Nach diesen Schwankungen werden aktuell zehn Strecken bearbeitet (zwei Siedlung, zwei Wald, sechs Offenland), wobei zwei Mitglieder jeweils zwei Strecken übernehmen und eine Strecke seit Jahren im Team bearbeitet wird. Zu den aktuellen Teilnehmenden im Jahr 2026 gehören Jana Freitag, Cornelius Friedrich, Ute Gellendin, Marisa Kaster, Karl-Heinz Loist, Gerd Panknin, Kathrin Räsch, Bernd Schirmeister, Elise Schreiber und Sabine Weigler. Das ist eine erfreuliche Anzahl, sodass unsere NABU-Gruppe einen wichtigen Beitrag zu diesem landesweiten Programm leistet.

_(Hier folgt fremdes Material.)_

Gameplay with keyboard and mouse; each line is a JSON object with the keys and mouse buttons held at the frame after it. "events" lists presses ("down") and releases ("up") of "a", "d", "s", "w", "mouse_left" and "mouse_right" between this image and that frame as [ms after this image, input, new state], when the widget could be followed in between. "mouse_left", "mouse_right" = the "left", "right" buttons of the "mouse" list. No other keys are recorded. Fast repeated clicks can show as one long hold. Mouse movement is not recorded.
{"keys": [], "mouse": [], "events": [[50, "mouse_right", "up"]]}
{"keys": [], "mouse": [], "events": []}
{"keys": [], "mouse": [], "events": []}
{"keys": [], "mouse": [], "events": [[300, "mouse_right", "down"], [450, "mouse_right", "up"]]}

Darüber hinaus ist die Teilnahme immer auch ein persönliches Erlebnis: Man ist regelmäßig draußen in der Natur unterwegs, begegnet vertrauten Arten, lernt neue Vogelarten kennen, entwickelt ein immer besseres Verständnis für sein Zählgebiet und sammelt vielfältige Erfahrungen zu Vorkommen, Bestandsgrößen und jährlichen Schwankungen der Vogelwelt im komplexen Zusammenspiel ihrer Lebensräume. Manchmal wünscht man sich vielleicht etwas mehr Betrieb auf dem Rasen, doch eigentlich wird man jedes Mal belohnt, wenn man in der heimischen Natur unterwegs ist.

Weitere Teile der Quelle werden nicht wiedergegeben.